WORK ORDER ->
Can you recast the text lines from all the items below as a JSON list of strings, one string per line, with blank lines dropped and the pictures left out?

EXERCISE MATERIAL ->
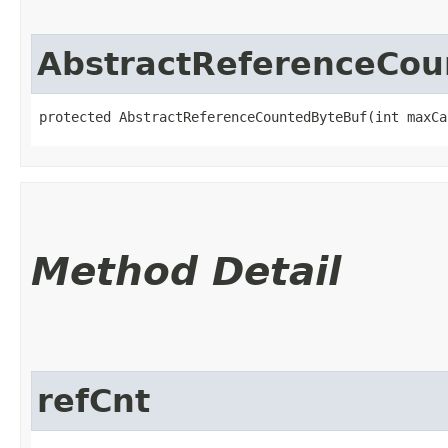
AbstractReferenceCou
protected AbstractReferenceCountedByteBuf​(int maxCa
Method Detail
refCnt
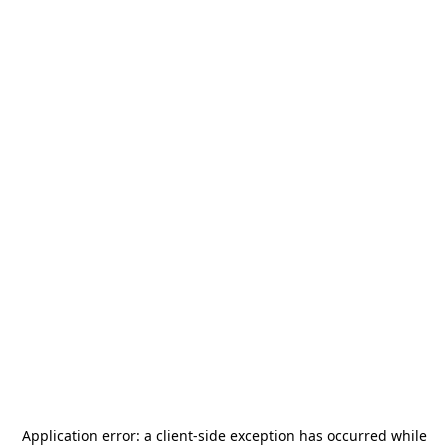
Application error: a
client
-side exception has occurred while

TASK RESPONSE ->
[
  "AbstractReferenceCou",
  "protected AbstractReferenceCountedByteBuf​(int maxCa",
  "Method Detail",
  "refCnt",
  "Application error: a",
  "client",
  "-side exception has occurred while"
]